Friday, September 03, 2010

Shoulda, Woulda, Coulda

"This is what the LORD says—
       your Redeemer, the Holy One of Israel:
       "I am the LORD your God,
       who teaches you what is best for you,
       who directs you in the way you should go.
 18 If only you had paid attention to my commands,
       your peace would have been like a river,
       your righteousness like the waves of the sea."  Isaiah 48:17-18


This morning I read verse seventeen here, and I thought, gee, that's a good verse.  Then I read it again a few times, and it just...it felt like it bolstered me a bit.  Especially the part where it says this:

       "I am the LORD your God,
       who teaches you what is best for you,
       who directs you in the way you should go."

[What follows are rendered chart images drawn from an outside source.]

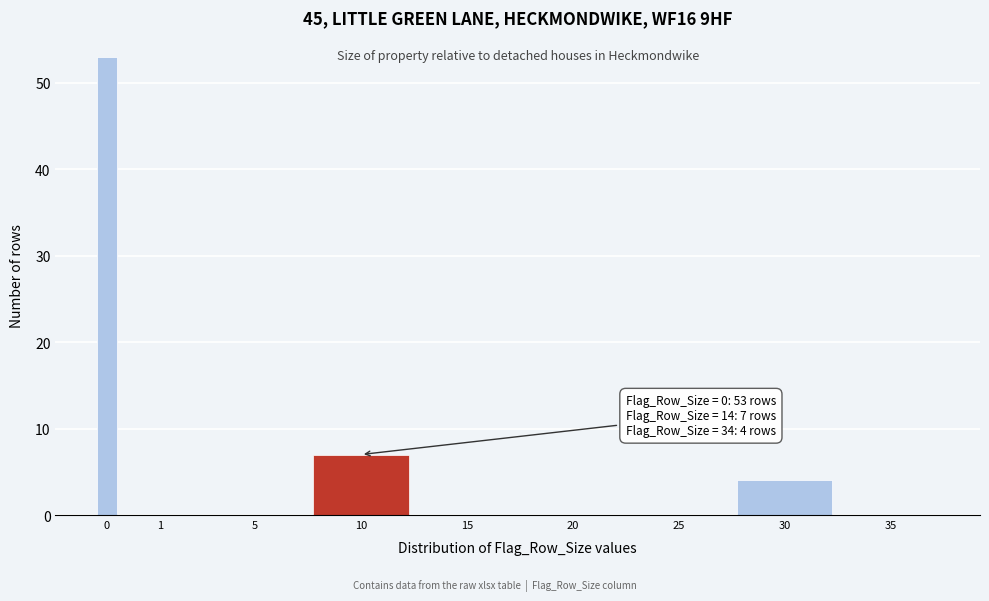

Reading right to left, transcribe all the data shown in this chart.

35=0	30=4	25=0	20=0	15=0	10=7	5=0	1=0	0=53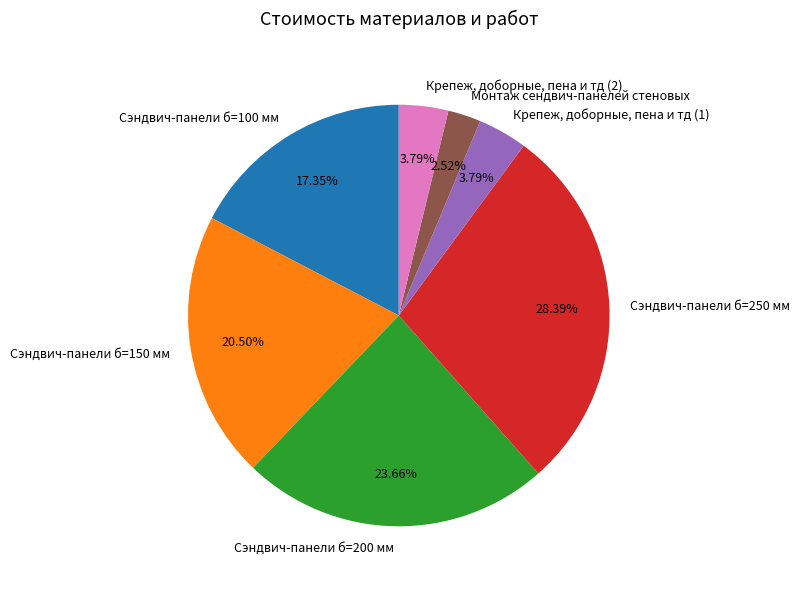

Is there any slice that represents more than half of the pie?

No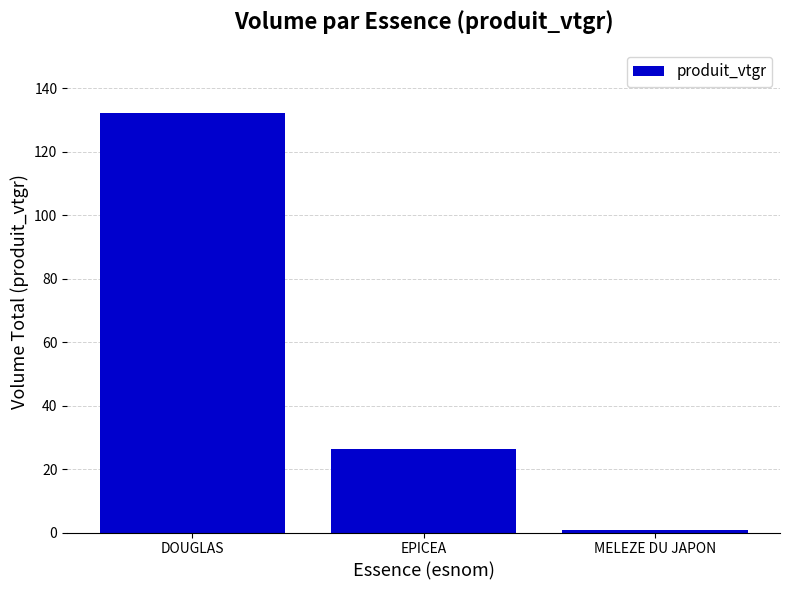

At which label does the data first exceed 26?

DOUGLAS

Yes.  He is God- and He knows exactly what He wants for us- but it's up to us to not get smack dab in the way of what God wants for us.  Because then I read on to verse eighteen, and I just felt such a sense of remorse.  It begins with "if only" and then when you add more to it, it says "if only you had paid attention".  Oh my.  That it not something that I ever want to hear from God.  That is definitely not a conversation I hope to ever have with God.  One of those ones where you're hanging around, and God says, "remember that time that you had a decision to make, and you made that particular choice?"  And I say "why yes, God, I remember that well."  And then He says "If you'd have made the other choice, the next few years would have been much easier for you.  Why didn't you pay attention when I showed you that was the better choice?" No. I don't want to ever have that conversation.

The fact is, God is God.  And He is a loving and wonderful God, and He directs all our paths.

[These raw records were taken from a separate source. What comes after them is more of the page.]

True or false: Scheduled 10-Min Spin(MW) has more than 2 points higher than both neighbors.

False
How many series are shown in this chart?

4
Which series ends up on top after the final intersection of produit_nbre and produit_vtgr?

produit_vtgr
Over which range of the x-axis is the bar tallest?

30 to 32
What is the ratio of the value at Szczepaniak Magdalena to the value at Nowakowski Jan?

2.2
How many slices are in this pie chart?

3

"Trust in the LORD with all your heart
       and lean not on your own understanding; 

 6 in all your ways acknowledge him,
       and he will make your paths straight."  Proverbs 3:5-6


I find that when I am in a season of really seeking His direction, it's much easier to get answers if I really dig in for them.   Meaning, that when I am looking to God for direction, I can't just go about my day as normal.  I need to set aside precious time for Him.  More time than normal.  That's when the principle of fasting can come into play too.  Oh, I've done that.  While seeking direction, I've fasted in the past completely from reading anything that isn't my Bible.  While seeking direction, I've fasted from the internet for a time.  While seeking direction I've fasted from watching any TV or movies for a while.  All of that amounts to eliminating some of the things that may take my focus off of God.  When I spend more time in my Bible, and I spend more time in prayer and praise, I find that when the answers present themselves much more clearly.  And why is that?

"My sheep listen to my voice; I know them, and they follow me."  John 10:27

The more time we spend in our Bibles, and quietly waiting on Him, the more we recognize His answers for us when they present themselves.  I won't go into the multitude of ways an answer could present itself, because God is God, and there are countless ways that could happen.  But the fact is, the more time you spend with Him, the more you do recognize when He is telling you something.  The more you pay attention, so that someday you don't have to have that conversation with God that begins with "If only..."

Because did you see what comes after the "If only you'd paid attention..."?  Look!  It says there could have been peace like a river and righteousness like the waves of the sea.  Just put that mental picture into your head for a bit.  Peace like a river- soothing and wonderful.  Righteousness like the waves of the sea- tranquility and beauty that comes from within.  I want that.  And I want to pay attention at every step of the way- even when I'm not seeking some kind of direction.

Which brings me to this point.  If I can take the extra time when we're looking for direction and looking for answers- what stops me from this every day?  What stops me from carving out extra time?  I guess I don't know, and it's something to think about isn't it.  Because the last thing I want is for an unexpected decision to suddenly pop up in front of me, and I make a wrong choice right then and there because I think I would know what God would have me do.  No- I want to know what God would have me do.  I want that assurance that I know my Shepherd's voice, and I will know the correct path to take should the situation come upon us.

Dear Lord, I pray this morning for understanding and for a desire to know you more.  I pray this for every person who reads this message- whether that be today, next week, or years from now.  May an understanding and a deep desire to spend more time with you come upon all you read these words.  We love you, Jesus, and we want to know you more.  Thank you for your love that is never-ending and for your guidance that is always just a whisper away. Amen.